Il est important de disposer de sources de temps correctement synchronisées (comme souvent dans les systèmes distribués). Dans le cas contraire, une différence de temps trop importante empêchera ShedLock de remplir son rôle. Si l’horloge de nos serveurs n’est pas fiable, il est possible de le configurer pour qu’il utilise l’horloge de la base de données à la place de celle des serveurs de l’application.

@Configuration
@EnableScheduling
@EnableSchedulerLock(defaultLockAtMostFor = "PT15M")
public class ShedLockConfig {
 
  @Bean
  public LockProvider lockProvider(DataSource dataSource) {
    return new JdbcTemplateLockProvider(
      JdbcTemplateLockProvider.Configuration.builder()
        .withJdbcTemplate(new JdbcTemplate(dataSource))
        .usingDbTime()
        .build()
    );
  }
}

Par ailleurs, ShedLock n’est pas magique, il faut bien s’assurer avant de rendre la main en fin de traitement en n’ayant plus de traitements en cours. Par exemple : si la tâche planifiée répartit son travail en le confiant à un pool de threads, il faudra bien s’assurer que le pool de threads n’ait plus de tâche en cours avant de rendre la main. Il faut également assurer une gestion des exceptions du traitement planifié sous peine de ne pas déverrouiller celui-ci.

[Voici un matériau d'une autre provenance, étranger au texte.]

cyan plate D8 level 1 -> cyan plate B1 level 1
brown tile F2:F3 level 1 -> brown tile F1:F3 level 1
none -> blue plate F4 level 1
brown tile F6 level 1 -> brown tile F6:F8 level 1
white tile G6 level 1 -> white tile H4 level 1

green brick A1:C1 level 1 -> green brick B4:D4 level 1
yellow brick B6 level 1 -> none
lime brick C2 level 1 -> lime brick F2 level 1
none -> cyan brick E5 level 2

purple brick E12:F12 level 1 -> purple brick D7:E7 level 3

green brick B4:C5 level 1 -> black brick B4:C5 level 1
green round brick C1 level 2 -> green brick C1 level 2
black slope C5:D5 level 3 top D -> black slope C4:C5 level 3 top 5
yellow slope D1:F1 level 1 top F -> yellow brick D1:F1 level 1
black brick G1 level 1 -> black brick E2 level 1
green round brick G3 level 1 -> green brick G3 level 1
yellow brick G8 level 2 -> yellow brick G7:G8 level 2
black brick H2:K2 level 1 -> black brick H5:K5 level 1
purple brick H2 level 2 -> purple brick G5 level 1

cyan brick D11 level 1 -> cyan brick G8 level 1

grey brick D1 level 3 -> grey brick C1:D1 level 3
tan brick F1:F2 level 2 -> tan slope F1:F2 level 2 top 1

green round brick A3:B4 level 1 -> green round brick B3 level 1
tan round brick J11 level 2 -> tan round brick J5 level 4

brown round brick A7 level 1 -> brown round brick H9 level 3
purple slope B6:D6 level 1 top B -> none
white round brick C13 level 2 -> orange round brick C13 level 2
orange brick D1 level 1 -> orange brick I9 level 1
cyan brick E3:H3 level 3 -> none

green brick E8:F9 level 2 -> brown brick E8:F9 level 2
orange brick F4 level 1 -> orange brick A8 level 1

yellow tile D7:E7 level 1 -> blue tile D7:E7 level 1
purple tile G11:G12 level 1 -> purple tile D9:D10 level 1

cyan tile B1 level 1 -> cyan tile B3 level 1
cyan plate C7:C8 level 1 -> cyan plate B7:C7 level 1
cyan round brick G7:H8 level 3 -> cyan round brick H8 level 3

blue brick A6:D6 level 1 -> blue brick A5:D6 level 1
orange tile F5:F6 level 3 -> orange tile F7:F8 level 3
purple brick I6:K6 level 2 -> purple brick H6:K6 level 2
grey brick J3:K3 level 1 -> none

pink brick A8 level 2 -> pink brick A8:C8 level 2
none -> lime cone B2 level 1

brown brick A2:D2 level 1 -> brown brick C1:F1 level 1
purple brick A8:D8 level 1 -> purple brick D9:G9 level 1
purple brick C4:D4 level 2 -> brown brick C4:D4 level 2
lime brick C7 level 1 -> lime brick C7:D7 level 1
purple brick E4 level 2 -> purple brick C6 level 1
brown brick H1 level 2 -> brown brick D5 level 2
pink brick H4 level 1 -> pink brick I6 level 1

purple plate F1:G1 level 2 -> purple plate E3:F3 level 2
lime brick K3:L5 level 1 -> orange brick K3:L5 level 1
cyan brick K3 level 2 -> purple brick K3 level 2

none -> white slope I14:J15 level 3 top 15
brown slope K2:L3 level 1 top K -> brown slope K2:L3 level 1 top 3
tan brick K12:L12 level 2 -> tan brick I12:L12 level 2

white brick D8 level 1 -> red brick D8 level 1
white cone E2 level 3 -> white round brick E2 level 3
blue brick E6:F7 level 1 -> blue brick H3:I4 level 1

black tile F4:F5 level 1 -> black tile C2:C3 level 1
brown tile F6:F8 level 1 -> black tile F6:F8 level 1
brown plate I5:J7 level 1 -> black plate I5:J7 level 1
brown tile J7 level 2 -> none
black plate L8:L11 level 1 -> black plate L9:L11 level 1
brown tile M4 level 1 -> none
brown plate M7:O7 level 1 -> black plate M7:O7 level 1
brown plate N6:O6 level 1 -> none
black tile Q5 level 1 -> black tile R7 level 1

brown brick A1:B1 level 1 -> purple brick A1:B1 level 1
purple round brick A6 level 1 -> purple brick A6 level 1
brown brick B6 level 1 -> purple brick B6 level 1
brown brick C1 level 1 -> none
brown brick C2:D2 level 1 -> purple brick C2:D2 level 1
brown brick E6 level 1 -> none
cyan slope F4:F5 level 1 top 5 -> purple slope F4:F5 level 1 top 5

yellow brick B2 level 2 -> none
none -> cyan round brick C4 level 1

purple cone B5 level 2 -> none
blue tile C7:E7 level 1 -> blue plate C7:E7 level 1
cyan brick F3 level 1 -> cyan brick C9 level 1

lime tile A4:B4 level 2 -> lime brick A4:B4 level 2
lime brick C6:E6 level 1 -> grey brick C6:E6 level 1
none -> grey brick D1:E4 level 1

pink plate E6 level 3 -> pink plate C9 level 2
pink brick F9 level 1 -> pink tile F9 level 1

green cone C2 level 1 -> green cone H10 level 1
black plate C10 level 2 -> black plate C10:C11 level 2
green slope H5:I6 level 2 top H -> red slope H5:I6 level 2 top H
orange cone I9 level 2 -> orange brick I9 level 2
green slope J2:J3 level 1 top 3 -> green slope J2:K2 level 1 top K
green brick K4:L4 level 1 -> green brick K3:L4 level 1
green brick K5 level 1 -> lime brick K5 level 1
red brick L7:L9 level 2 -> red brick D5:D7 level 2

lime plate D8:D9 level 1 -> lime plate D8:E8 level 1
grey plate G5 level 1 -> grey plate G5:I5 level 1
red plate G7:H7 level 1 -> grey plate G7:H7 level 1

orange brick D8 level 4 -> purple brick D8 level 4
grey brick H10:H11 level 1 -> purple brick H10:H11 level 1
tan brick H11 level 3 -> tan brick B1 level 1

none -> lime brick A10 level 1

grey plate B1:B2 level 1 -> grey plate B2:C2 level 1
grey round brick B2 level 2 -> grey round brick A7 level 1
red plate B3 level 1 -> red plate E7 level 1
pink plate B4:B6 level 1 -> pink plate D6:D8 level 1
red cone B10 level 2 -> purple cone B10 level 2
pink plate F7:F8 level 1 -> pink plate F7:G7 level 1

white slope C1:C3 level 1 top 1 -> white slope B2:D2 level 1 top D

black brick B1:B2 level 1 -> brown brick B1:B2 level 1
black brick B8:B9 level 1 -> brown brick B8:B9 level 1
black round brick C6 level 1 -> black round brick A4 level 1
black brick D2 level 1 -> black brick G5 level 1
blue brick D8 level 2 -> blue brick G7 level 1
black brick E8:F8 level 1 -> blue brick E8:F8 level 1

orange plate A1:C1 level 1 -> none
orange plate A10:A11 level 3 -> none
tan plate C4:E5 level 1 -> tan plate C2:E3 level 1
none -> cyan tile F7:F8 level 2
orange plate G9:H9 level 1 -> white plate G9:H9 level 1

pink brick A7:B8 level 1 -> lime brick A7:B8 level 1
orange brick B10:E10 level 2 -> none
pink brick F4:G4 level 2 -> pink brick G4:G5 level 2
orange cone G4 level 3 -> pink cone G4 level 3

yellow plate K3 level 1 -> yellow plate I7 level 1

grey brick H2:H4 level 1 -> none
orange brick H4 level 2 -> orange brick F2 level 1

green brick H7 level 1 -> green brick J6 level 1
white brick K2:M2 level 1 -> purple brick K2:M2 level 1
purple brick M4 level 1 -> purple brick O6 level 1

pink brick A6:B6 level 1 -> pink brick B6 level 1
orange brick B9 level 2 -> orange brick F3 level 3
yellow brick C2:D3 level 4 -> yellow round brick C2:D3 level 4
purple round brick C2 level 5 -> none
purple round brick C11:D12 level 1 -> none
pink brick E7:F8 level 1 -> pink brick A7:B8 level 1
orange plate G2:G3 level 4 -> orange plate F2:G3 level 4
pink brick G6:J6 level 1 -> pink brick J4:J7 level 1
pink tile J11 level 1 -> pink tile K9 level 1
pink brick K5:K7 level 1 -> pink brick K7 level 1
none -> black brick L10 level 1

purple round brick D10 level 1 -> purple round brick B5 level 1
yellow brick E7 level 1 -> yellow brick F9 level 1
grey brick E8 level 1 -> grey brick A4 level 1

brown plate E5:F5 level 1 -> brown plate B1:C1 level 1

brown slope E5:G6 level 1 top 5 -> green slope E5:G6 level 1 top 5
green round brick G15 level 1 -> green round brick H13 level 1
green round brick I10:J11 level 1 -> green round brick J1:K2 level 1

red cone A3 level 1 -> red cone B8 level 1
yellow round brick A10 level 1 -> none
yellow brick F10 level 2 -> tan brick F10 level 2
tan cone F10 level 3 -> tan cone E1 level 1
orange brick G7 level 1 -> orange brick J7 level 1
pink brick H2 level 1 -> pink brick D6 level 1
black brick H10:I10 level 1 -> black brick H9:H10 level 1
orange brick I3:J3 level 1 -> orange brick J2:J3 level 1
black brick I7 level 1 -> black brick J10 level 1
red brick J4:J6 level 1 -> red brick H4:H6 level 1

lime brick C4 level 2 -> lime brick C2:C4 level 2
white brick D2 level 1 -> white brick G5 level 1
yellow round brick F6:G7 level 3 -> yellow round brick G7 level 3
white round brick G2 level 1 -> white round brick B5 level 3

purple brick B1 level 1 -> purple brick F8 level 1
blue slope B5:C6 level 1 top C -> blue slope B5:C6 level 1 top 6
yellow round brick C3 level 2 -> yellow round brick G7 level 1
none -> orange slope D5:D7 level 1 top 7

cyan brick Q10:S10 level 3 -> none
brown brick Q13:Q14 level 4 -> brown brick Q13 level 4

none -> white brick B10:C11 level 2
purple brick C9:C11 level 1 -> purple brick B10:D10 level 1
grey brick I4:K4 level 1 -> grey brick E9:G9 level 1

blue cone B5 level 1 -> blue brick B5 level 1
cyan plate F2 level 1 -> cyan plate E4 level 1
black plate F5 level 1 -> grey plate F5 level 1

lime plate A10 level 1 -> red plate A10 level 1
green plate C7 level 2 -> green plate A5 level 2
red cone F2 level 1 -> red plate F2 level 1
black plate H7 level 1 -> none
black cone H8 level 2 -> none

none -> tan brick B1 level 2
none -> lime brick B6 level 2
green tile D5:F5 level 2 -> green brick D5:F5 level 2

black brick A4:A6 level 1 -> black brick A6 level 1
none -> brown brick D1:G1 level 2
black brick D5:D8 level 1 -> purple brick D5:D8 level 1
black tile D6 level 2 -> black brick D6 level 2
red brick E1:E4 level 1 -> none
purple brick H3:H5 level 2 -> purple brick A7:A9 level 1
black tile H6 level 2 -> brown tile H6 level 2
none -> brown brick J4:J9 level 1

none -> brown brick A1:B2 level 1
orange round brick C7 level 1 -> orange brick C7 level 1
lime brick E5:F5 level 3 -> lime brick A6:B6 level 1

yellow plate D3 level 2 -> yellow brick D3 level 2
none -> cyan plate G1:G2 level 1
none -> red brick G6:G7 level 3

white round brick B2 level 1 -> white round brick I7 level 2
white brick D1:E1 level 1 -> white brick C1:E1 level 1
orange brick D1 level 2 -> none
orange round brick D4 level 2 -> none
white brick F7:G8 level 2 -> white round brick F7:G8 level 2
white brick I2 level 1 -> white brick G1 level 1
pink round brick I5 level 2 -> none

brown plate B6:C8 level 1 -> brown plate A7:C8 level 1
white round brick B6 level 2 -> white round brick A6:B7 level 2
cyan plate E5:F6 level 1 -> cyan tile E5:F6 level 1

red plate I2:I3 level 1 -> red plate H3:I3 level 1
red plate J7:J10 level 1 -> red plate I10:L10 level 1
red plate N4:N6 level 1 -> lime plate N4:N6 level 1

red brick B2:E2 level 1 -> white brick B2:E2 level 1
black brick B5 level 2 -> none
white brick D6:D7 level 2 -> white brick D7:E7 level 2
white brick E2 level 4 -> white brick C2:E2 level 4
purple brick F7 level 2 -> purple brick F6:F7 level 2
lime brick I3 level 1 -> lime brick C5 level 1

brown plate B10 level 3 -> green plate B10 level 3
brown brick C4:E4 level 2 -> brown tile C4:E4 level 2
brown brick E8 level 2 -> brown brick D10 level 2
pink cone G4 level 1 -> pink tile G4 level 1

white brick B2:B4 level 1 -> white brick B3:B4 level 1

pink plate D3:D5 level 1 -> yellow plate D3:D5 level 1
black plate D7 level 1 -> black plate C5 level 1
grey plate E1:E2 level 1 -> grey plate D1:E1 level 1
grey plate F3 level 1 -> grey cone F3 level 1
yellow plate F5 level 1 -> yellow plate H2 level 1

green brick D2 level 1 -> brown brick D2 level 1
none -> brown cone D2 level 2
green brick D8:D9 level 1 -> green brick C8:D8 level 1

Il convient également de noter que ShedLock n’est pas indiqué si on cherche à distribuer un traitement sur plusieurs nœuds. C’est un point indiqué clairement dans la documentation. Il faudra alors se tourner vers d’autres solutions : utiliser un autre outil ou changer l’architecture du traitement.

En bref

Nous avons vu que ShedLock répondait à un besoin courant d’exécuter une tâche planifiée sur un seul nœud à la fois en tirant parti du système de stockage de données déjà présent au sein d’une application. ShedLock fournissant un nombre important de connecteurs, il peut être intégré à une grande variété d’applications et donc certainement à la vôtre. Nous avons également pu voir qu’il s’intégrait très facilement dans une application utilisant Spring Boot et qu’il permettait un paramétrage simple, mais adapté à la plupart des besoins au travers des options lockAtMostFor et lockAtLeastFor.

C’est donc une librairie intéressante à intégrer à sa boîte à outils et à utiliser sans modération dès que l’on rencontre un cas se prêtant à son utilisation.